Exercício :: No trecho apresentado sobre Burkina Faso, que parcela da população o povo Mossi compõe?

Trecho apresentado ::
Para que a Rússia tenha uma cooperação densa e duradoura com a região, é necessário levar em conta não apenas mapas geopolíticos, mas também mapas etnossociológicos, fatores religiosos e peculiaridades culturais.
Se olharmos para Burkina Faso, por exemplo, não devemos esquecer que ainda existem elementos do sistema tradicional e que a figura sagrada do monarca espiritual Mogho Naaba, um governante mítico de Ouagadougou que se tornou um título, ainda é importante para o habitantes. Ele funciona na terra como o rei do mundo, e essas crenças do povo Mossi, que compõem cerca de metade da população, ainda estão muito vivas na mente do público. Por exemplo, durante a luta contra o coronavírus, foi o funcionário do ministério da saúde local que se dirigiu a este dignitário para abençoar as pessoas pela sua recuperação. Os políticos também o procuram em busca de conselhos, inclusive consultando-o às vésperas do golpe.
Ou seja, quando entramos numa zona, quando começamos a interagir com as populações locais, temos de prestar muita atenção à cultura destas, para fazer uma análise cultural aprofundada.
Outro exemplo curioso é o do fator feminino em Burkina Faso. As mulheres desempenharam um papel crucial no reino de Mossi, já que o estado foi fundado por uma guerreira local que se recusou a se casar e tinha seu próprio batalhão montado. E tais detalhes, mitos que importavam no século XII, surgiram de repente em Sankara, que falava de uma particular tradição africana de emancipação da mulher e chegou a criar uma guarda feminina em motocicletas.

Dados para análise ::
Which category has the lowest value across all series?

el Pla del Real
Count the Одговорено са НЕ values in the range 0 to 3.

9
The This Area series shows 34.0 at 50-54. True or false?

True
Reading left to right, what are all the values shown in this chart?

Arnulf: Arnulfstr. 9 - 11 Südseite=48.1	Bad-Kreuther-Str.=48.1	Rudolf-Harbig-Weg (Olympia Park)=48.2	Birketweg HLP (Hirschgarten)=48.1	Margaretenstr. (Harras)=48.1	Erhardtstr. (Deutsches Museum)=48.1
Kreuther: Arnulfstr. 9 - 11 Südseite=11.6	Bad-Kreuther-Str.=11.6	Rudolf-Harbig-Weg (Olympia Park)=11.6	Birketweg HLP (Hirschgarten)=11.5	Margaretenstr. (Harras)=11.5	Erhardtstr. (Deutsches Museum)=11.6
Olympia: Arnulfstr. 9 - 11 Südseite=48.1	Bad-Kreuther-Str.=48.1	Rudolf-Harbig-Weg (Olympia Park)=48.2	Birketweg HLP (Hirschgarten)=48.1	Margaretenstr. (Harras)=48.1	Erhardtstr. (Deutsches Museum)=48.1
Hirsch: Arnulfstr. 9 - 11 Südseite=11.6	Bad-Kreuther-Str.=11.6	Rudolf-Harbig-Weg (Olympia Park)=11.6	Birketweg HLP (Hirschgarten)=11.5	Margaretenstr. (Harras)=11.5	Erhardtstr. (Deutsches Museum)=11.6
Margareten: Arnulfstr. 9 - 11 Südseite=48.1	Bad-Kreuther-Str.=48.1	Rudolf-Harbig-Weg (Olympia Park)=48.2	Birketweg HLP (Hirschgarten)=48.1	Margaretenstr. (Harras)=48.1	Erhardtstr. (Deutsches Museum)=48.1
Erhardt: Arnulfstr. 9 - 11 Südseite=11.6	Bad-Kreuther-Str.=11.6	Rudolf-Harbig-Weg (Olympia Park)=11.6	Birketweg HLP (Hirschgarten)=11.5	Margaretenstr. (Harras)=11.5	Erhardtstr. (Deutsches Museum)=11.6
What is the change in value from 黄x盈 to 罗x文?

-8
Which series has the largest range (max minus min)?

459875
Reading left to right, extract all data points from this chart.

Resposta :: Cerca de metade da população.